Ferdinando Cotugno, Vanity Fair 27/11/2013, 27 novembre 2013
E’ INIZIATA L’ERA DEL MEDICANE
Quanta pioggia è caduta?
Nella zona di Orgosolo, si è arrivati a 450 millimetri in 12 ore: quanta ne cade in sei mesi nella regione. Nello stesso arco di tempo, durante il tifone Haiyan nelle Filippine ne sono caduti 720 mm, e il picco dell’uragano Sandy a New York fu 480 mm.
Di che fenomeno si è trattato?
«Di un mini ciclone tropicale. Tecnicamente, un medicane», spiega Filippo Giorgi, membro italiano nel Comitato Intergovernativo sui Cambiamenti Climatici (Ipcc): la parola è la fusione tra Mediterraneo e uragano (hurricane), «un concetto con cui dovremo familiarizzare in futuro».
C’entra il riscaldamento globale?
C’entra, sia col vento che con la pioggia. «Un ciclone è come un motore», spiega James Kossin (sempre Ipcc). «Se il mare è più caldo, sprigiona più energia che poi si riversa nell’atmosfera, aumentando la velocità del vento». Inoltre, una temperatura più alta significa più vapore acqueo nell’aria, quindi il ciclone arriva al momento di rottura più saturo di acqua.

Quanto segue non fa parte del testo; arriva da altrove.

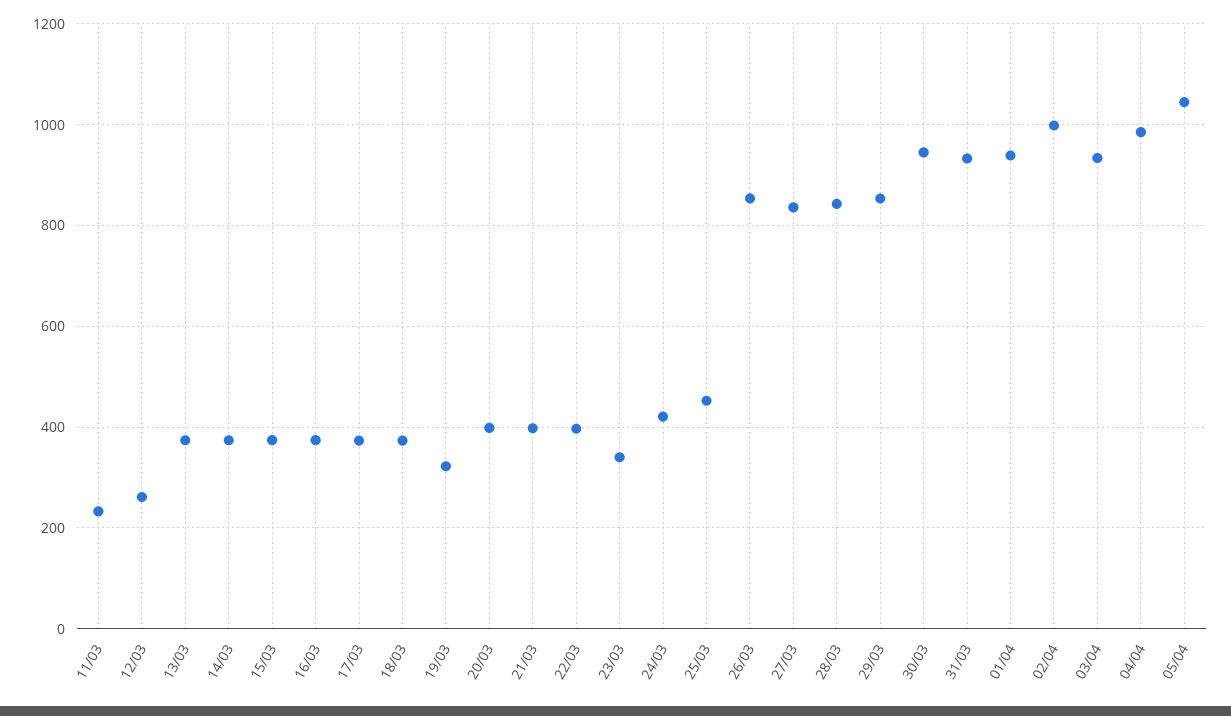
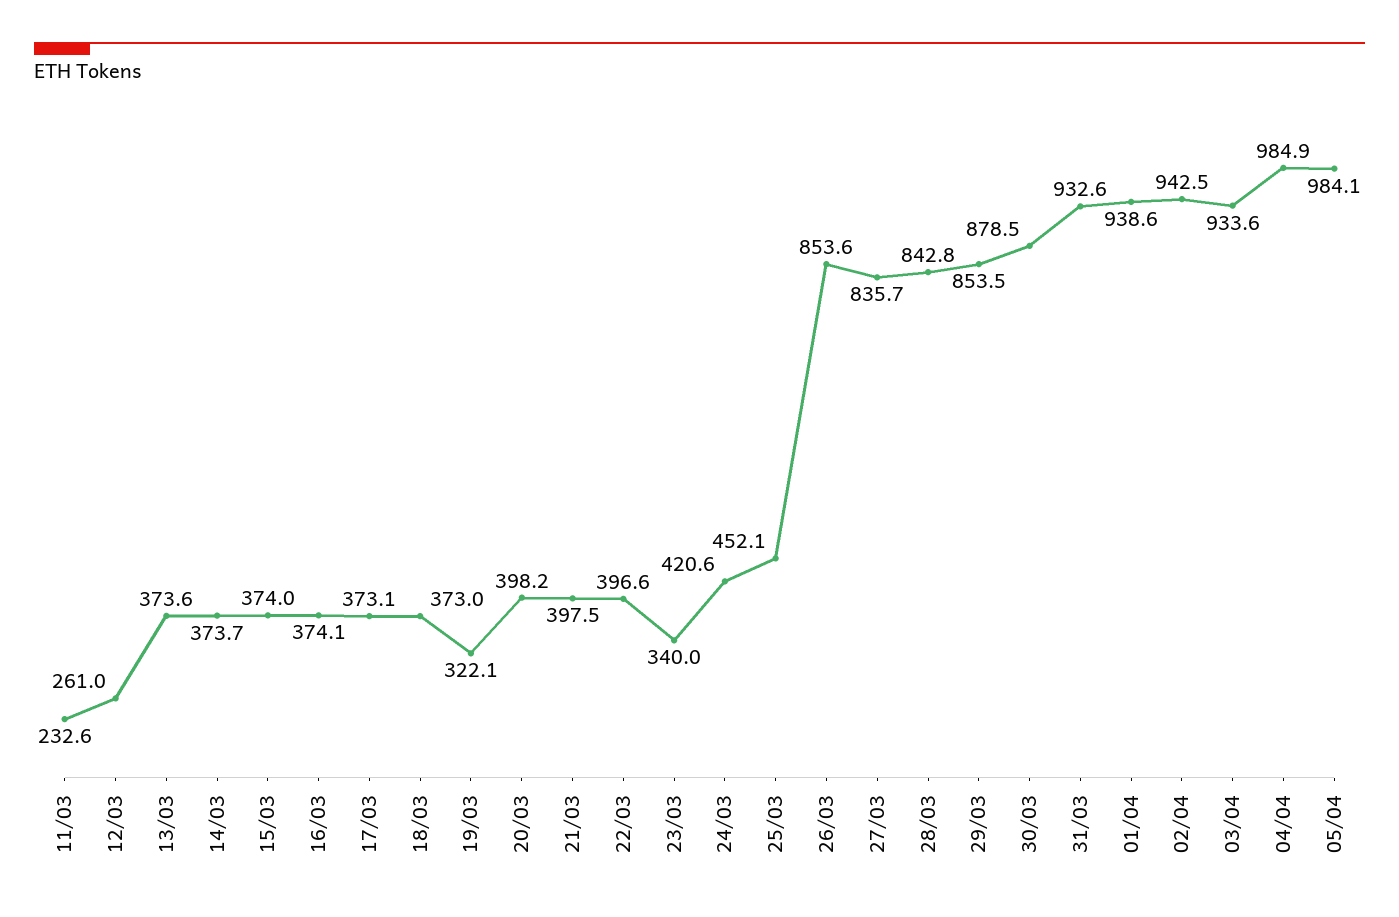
  {
    "11/03": 232.6,
    "12/03": 261,
    "13/03": 373.6,
    "14/03": 373.7,
    "15/03": 374,
    "16/03": 374.1,
    "17/03": 373.1,
    "18/03": 373,
    "19/03": 322.1,
    "20/03": 398.2,
    "21/03": 397.5,
    "22/03": 396.6,
    "23/03": 340,
    "24/03": 420.6,
    "25/03": 452.1,
    "26/03": 853.6,
    "27/03": 835.7,
    "28/03": 842.8,
    "29/03": 853.5,
-   "30/03": 940,
+   "30/03": 878.5,
    "31/03": 932.6,
    "01/04": 938.6,
-   "02/04": 1000,
+   "02/04": 942.5,
    "03/04": 933.6,
    "04/04": 984.9,
-   "05/04": 1040
+   "05/04": 984.1
  }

Eventi simili saranno più frequenti?
«I modelli dicono che non aumenterà la loro frequenza, ma la loro intensità», spiega Simon Anderson, responsabile per i cambiamenti climatici dell’International Institute for Environment and Development. La proiezione attuale è di 183 eventi per secolo nel Mediterraneo, circa due all’anno.
Ci sono aree più esposte?
La zona più ciclogenetica, dove è più probabile che nascano cicloni, è il golfo di Genova. Una ricerca del Mit lancia l’allarme anche per la Sicilia. E poi ci sono i tornado, che si generano a terra e non in mare: per quelli si dovrà stare attenti soprattutto in Friuli.
E i periodi dell’anno più a rischio?
Il momento peggiore è l’autunno, quando la temperatura del mare è ancora piuttosto calda, e va ad alimentare con il vapore acqueo i flussi di aria fredda del Nord. Con il riscaldamento globale aumentano i rischi per l’inverno. Per i tornado, invece, attenzione alla primavera.
Quanto inciderà il global warming sul Mediterraneo?
Qui cominciano le cattive notizie. «È una delle regioni più sensibili al surriscaldamento», avverte Anderson. Secondo Giorgi, «quale che sia l’aumento di temperatura nel mondo, in quest’area sarà il 30-40% in più». Se saranno 4 gradi (lo scenario peggiore), da noi si arriverà a 5,5.
In pratica, che cosa vorrà dire per noi?
Ecco la seconda cattiva notizia, su cui gli esperti sono d’accordo. Anderson: «Cicloni autunnali e desertificazione sono due facce della stessa medaglia». Quindi, piogge estreme in autunno, aridità in estate. Giorgi: «Eventi come l’estate 2003, con 70 mila morti, tra qualche decennio saranno la norma nel Sud Europa».
Questo cambiamento è irreparabile?
No. Giorgi, che su questa battaglia ha vinto il Nobel per la Pace con Al Gore, avverte: «Non siamo ancora al punto di non ritorno, ma per stare sotto la soglia di pericolo, un aumento di due gradi, bisogna tagliare le emissioni di gas serra dell’80% entro il 2050». Il problema è che la tendenza generale, come emerso anche dagli scarsi risultati del vertice Onu sul clima appena concluso a Varsavia, non sembra più prevenire, ma adattarsi e mitigare.